Kip’s monumental work on British Topography
By KIP, Johannes, 1735
Nouveau Théâtre de la Grande Bretagne: ou description exacte des palais du roy et des maisons les plus considerables des seigneurs & des gentilshommes.
- Author: KIP, Johannes
- Publication place: London
- Publisher: Thomas Millard, Jean Brindley, Robert Willcock & Bisphan Dickinson
- Publication date: 1735.
- Physical description: Four volumes, folio (540 by 360mm), titles printed in red and black, one additional engraved title (in volume 4), 256 engraved plates (of a possible maximum of 262 — see footnote), comprising 12 folding, 211 double page, and 33 single-page, text and plates mounted throughout on guards, nineteenth-century mottled calf gilt by J. Wright, centrepiece on each cover with initials “M.A.S.”, here bound without 5 plate listed in the index for volume 3, but see footnote (Carte d’Angleterre, Jardins [de Wentworth], Argile House, Chateau de Schoon, Chateau de Roy et Gicht), occasional spotting and minor soiling, a few plates creased, and minor repairs to folding St Paul’s plate, rebacked retaining original spines.

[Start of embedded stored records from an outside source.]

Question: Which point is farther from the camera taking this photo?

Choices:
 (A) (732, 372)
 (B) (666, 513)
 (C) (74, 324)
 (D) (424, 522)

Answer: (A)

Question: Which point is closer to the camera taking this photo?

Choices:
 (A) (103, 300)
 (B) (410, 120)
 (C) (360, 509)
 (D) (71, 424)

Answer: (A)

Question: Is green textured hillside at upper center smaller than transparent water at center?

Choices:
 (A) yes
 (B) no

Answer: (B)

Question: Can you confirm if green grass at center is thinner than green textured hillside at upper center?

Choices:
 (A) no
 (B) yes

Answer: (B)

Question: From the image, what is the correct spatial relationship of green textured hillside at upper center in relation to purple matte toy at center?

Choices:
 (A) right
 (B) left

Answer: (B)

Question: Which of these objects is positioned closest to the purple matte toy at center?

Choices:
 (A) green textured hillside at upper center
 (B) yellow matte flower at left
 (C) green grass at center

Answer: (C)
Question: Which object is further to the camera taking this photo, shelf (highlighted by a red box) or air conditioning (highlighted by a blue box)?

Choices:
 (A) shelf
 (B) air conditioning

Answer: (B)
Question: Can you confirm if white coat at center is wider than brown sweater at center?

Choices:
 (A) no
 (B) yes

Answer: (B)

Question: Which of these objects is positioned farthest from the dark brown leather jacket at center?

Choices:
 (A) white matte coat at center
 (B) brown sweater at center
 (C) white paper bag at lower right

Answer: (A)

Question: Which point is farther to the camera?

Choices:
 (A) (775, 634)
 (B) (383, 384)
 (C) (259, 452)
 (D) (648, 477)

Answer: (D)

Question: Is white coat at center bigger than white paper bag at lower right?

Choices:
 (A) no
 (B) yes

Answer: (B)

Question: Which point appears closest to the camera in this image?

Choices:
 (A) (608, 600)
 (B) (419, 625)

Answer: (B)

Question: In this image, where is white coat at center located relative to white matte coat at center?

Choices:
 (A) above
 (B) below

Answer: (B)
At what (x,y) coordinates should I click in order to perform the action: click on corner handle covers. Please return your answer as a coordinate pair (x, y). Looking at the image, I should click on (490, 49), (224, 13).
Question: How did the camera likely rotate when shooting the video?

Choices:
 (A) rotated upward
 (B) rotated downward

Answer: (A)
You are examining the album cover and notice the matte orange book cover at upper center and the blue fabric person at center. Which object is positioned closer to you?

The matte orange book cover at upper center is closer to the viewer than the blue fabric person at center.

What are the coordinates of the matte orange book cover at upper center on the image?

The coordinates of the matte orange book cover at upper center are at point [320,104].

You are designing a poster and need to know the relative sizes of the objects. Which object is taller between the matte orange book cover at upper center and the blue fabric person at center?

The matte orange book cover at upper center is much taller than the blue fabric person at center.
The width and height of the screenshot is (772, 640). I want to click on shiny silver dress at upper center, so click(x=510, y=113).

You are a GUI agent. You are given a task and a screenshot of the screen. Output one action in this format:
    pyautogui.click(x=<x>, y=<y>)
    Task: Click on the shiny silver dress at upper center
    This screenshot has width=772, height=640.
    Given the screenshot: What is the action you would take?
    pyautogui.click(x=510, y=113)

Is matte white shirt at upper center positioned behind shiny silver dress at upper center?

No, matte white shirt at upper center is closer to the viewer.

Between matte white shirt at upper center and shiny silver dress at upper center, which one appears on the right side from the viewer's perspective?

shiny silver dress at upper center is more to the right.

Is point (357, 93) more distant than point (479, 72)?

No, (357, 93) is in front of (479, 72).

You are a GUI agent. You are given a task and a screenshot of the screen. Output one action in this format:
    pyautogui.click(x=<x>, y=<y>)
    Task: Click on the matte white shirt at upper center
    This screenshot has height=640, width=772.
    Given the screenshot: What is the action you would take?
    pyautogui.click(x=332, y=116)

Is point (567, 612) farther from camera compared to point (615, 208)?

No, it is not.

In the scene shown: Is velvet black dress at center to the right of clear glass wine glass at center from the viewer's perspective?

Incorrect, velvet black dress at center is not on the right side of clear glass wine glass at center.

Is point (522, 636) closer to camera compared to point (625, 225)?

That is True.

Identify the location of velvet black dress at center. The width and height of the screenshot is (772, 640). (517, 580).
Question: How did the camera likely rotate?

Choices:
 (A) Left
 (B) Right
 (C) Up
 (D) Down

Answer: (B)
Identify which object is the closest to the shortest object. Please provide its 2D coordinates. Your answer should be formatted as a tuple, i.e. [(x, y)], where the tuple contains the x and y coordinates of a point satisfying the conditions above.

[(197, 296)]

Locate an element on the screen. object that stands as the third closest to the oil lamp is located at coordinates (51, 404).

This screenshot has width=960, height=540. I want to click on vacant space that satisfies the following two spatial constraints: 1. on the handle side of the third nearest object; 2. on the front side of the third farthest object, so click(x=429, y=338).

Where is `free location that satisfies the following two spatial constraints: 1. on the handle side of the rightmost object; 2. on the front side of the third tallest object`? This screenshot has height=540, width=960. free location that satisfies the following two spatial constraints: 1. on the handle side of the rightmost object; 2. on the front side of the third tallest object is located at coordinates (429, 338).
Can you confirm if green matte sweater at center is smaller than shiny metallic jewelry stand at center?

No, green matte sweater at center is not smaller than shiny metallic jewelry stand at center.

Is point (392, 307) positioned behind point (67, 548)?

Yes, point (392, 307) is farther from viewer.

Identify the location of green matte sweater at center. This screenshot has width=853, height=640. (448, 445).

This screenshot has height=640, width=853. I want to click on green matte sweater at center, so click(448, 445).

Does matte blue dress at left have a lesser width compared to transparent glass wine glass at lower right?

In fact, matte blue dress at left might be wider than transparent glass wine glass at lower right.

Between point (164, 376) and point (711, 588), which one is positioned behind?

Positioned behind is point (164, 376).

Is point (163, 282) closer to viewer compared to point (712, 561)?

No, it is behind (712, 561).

- Inventory reference: 11552
The contribution by other engravers comprises an outstanding series of plates showing the royal palaces, naval towns (Harwich, Chatham, Rochester, Portsmouth, Plymouth and the Eddystone Lighthouse), cathedrals, the colleges of Oxford and Cambridge, and large panoramic views of London, Westminster, Oxford and Cambridge. The Scottish plates, which include a fine panoramic view of Edinburgh, are largely derived from Slezer’s Theatrum scotiae.
The genesis of the work however was in the late seventeenth-century with Kip’s fellow Dutchman Leonard Knyff (1650–1727). It was his initiative to publish a series of engraved views of English country houses when he announced in the Post Man for 10–12th May 1698 that he ‘’hath undertaken, by way of Subscription, the Drawing and Printing of 100 Noblemen and Gentlemens Seats… A hundred Subscribers shall pay Ten pound each; Six pounds thereof at the time of their Subscriptions, and the remaining Four Pounds when half is finished to carry on the rest, and shall then be delivered, That every Subscriber shall have two Prints of each impression, which make in all 200’’. However Knyff encountered financial difficulties so that when the work was finally published the plates, which were engraved by Kip, were owned by David Mortier.
The work was greatly expanded during the 1710s ‚1720s, and 1730s with the result that the content of later copies tends to vary, some plates not being included at the behest of the buyer, as was probably the case with the present work. The five plates called for in the index to volume 3 do not appear to have ever been included at the time of binding.